Exercises to complete:
A) Do statements (i), (ii) and (iii) agree with the excerpt on helping a student with executive functioning? Answer yes or no for each and quote the deciding words. (i) The teacher broke the more complex activities into smaller chunks. (ii) For activities with more than one task, the teacher gave only verbal instructions. (iii) The booklet explained executive functioning and ADHD.
B) In the executive functioning excerpt, change "handout" to "worksheet" in the passage between "It took more" and "created a handout.", inclusive.
┌─ Excerpted text
My student was avoiding many of the tasks I was giving out in class which was becoming a problem. I found that she would be particularly oppositional when it was time to do activities with more than a simple task.


The booklet was helpful in explaining executive functioning and ADHD, and how students can struggle with tasks. I was able to make some connections.

  • My student needed help getting started as she was probably feeling overwhelmed with information and instructions. She had started falling behind and could be finding the work too hard.


I knew I had to help my student with their executive functioning. I started with the more complex activities and broke them down into smaller chunks. I found this helped me pace the lesson and it became a good way to identify where students needed help.

It took more time, but I also made sure that for any activities with more than one task, I gave verbal instructions and provided a written version as well so that the students had something to refer to. Sometimes I wrote them on the board and other times I created a handout.
└─
┌─ Data shown
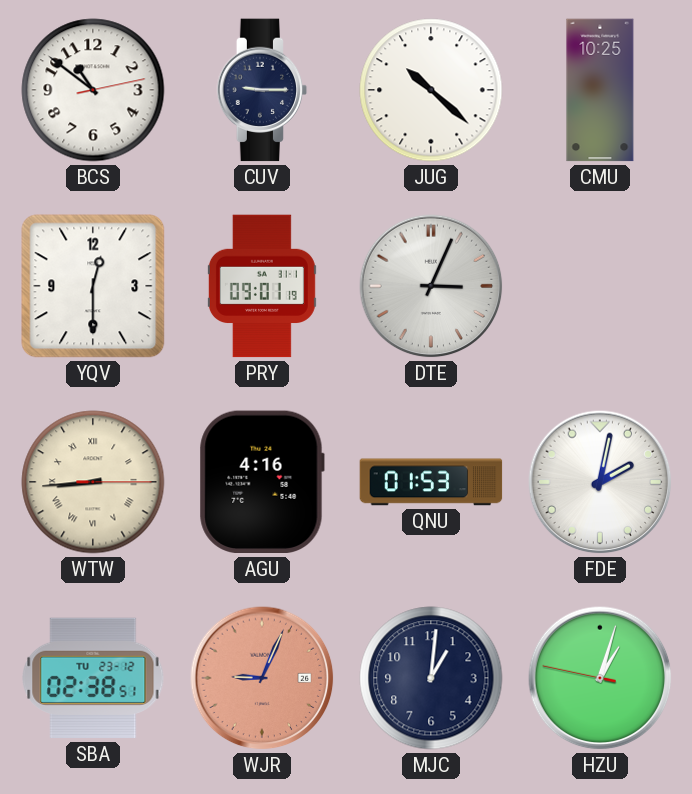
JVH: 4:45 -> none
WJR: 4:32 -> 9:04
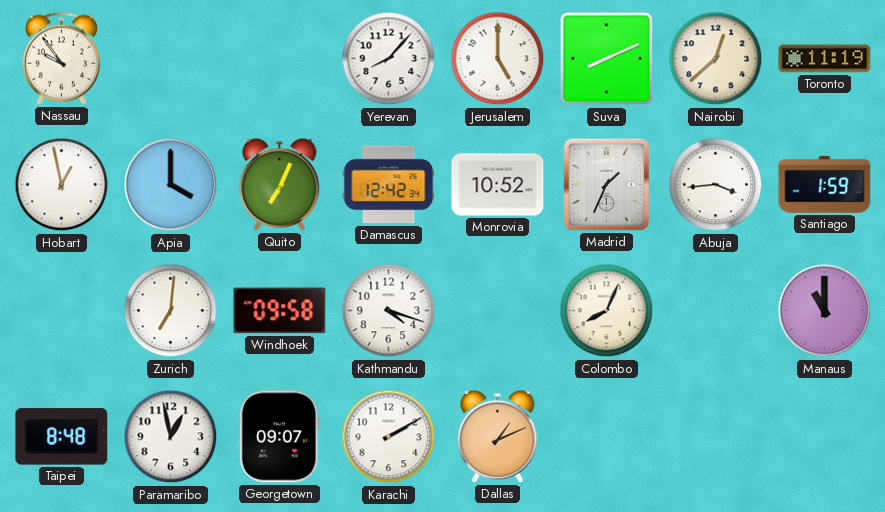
└─
Replies:
A)
(i) Yes: "I started with the more complex activities and broke them down into smaller chunks."
(ii) No: "I gave verbal instructions and provided a written version as well"
(iii) Yes: "The booklet was helpful in explaining executive functioning and ADHD"

B)
It took more time, but I also made sure that for any activities with more than one task, I gave verbal instructions and provided a written version as well so that the students had something to refer to. Sometimes I wrote them on the board and other times I created a worksheet.